**Your task**
Quote from the first line below through the line that contains "(After officers are stationed by President.)", both included, and leave the pictures out.

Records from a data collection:
§ §
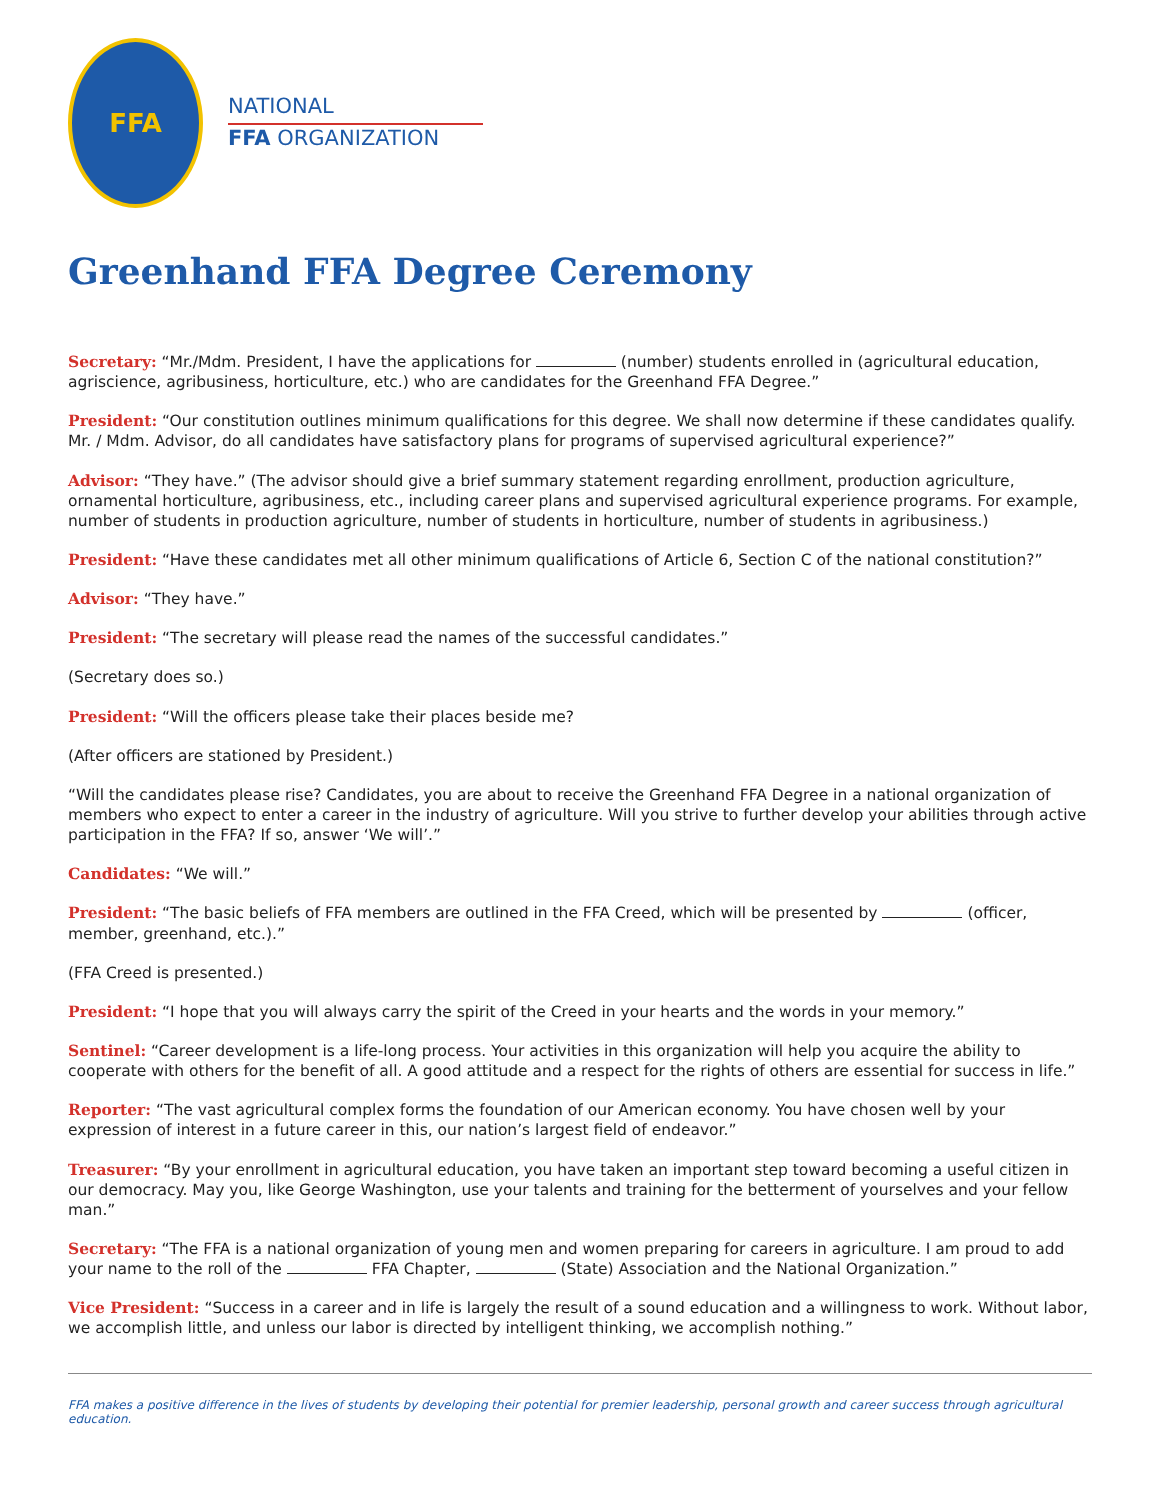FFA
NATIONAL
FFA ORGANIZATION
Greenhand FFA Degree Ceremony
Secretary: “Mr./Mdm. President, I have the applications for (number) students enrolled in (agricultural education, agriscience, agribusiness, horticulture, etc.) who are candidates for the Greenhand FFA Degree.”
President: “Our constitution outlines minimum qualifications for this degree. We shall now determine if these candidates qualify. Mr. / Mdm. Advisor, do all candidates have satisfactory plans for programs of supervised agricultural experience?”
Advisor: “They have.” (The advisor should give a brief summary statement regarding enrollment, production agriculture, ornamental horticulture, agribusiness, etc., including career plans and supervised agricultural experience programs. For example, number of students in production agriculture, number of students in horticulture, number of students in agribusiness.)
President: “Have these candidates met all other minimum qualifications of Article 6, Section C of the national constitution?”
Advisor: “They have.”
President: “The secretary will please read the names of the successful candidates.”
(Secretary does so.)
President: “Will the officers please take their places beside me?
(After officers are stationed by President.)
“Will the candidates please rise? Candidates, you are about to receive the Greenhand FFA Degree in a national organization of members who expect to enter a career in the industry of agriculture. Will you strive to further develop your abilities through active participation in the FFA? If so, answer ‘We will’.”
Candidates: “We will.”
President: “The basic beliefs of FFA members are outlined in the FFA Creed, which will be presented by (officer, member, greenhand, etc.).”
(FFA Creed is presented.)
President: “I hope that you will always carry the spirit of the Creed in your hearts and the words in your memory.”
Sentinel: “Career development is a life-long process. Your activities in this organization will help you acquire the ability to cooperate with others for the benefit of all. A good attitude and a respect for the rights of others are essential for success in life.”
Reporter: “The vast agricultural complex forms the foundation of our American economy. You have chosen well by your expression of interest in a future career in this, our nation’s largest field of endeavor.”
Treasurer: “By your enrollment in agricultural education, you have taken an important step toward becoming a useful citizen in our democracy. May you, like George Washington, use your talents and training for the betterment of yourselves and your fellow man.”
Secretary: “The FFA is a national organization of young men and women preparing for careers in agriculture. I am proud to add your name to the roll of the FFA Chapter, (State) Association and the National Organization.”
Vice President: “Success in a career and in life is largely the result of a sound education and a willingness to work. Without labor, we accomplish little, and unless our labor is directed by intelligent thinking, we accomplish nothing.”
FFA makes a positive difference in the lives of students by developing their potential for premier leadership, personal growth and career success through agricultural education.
§ §
**Completed task**
FFA
NATIONAL
FFA ORGANIZATION
Greenhand FFA Degree Ceremony
Secretary: “Mr./Mdm. President, I have the applications for (number) students enrolled in (agricultural education, agriscience, agribusiness, horticulture, etc.) who are candidates for the Greenhand FFA Degree.”
President: “Our constitution outlines minimum qualifications for this degree. We shall now determine if these candidates qualify. Mr. / Mdm. Advisor, do all candidates have satisfactory plans for programs of supervised agricultural experience?”
Advisor: “They have.” (The advisor should give a brief summary statement regarding enrollment, production agriculture, ornamental horticulture, agribusiness, etc., including career plans and supervised agricultural experience programs. For example, number of students in production agriculture, number of students in horticulture, number of students in agribusiness.)
President: “Have these candidates met all other minimum qualifications of Article 6, Section C of the national constitution?”
Advisor: “They have.”
President: “The secretary will please read the names of the successful candidates.”
(Secretary does so.)
President: “Will the officers please take their places beside me?
(After officers are stationed by President.)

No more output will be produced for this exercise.